Measuring the Value of Livable Streets

observer_graphic.gifEver wonder how much New York stands to gain by making its streets more livable? Transportation Alternatives has been gathering evidence measuring the economic and social benefits that accrue when cities put pedestrians first. Their report is coming out next week, but the Observer published a sneak preview (headline: "The Woonerf Deficit") this Tuesday:

The Dutch call it a woonerf — a “livable street” resplendent
with wide sidewalks, ample retail, greenery and minimal automobile
traffic. It’s designed to boost quality of life for citizenry, the till
for retailers and property values for landowners. Perhaps you’ve
noticed that New York City doesn’t have many woonerfs amid its warren
of streets, which make up one-fourth of the city’s land area.

But what if it did?

Retail sales and property values would jump;
pollution and noise would drop; and contentment among those lucky
enough to live near or on a livable street would abound.

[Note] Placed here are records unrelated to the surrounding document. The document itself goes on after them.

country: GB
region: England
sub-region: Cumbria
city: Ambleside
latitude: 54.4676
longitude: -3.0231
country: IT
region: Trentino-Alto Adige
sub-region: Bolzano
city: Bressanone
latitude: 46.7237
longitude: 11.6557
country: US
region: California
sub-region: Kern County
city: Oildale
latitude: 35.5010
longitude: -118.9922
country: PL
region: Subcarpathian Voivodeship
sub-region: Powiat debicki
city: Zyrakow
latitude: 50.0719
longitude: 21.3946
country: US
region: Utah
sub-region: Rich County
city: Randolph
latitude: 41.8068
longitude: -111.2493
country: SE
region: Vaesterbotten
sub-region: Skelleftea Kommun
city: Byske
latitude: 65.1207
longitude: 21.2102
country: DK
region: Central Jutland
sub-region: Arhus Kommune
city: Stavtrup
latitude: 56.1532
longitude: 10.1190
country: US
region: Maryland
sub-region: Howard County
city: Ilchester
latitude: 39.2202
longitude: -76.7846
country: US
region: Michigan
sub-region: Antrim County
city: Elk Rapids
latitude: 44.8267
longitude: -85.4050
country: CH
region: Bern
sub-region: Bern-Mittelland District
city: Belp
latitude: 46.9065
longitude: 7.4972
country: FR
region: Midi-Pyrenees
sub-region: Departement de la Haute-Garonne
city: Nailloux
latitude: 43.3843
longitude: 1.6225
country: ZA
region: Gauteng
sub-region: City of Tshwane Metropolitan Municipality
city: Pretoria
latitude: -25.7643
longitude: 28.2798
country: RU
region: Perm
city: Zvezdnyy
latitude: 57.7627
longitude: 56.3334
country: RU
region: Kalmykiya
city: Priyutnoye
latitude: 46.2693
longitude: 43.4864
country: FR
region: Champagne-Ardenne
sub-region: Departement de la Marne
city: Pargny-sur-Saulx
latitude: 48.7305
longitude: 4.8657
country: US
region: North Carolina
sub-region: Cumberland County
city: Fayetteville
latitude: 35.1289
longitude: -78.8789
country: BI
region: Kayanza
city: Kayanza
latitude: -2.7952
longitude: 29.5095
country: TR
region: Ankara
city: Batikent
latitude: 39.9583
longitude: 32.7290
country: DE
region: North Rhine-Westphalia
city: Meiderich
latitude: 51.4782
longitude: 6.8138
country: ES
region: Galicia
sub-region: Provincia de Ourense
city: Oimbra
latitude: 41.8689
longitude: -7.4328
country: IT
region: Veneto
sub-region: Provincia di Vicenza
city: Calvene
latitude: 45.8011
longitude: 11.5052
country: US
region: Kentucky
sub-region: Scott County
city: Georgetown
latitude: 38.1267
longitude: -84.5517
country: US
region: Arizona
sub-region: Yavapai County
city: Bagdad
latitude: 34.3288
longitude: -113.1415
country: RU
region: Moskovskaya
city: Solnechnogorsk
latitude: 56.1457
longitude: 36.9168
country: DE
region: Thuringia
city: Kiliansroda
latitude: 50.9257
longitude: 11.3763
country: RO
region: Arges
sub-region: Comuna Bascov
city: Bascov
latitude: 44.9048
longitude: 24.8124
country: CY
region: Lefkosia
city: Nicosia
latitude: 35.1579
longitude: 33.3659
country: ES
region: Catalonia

The full report promises to raise a lot of good questions. One leaps to mind already: Given the rewards to be reaped from more pedestrian-oriented streets and less traffic, will the city continue to enable cardependent projects in the pursuit of its goals for housing and economic development? 

Graphic courtesy of the Observer; click through for full version.

  • I’m glad to see this in Observer, but I’d be more excited if it was in a less hoity-toity paper. It seems like the rich neighborhoods get all of the cool livable streets types of improvements first. Why is it so hard to get AM New York or the Daily News to pick up on these concepts?

  • We need more of this kind of economics. This forward thinking is pushed out the accounting-dominated thinking in the debate over the amount spent on roads vs public transit.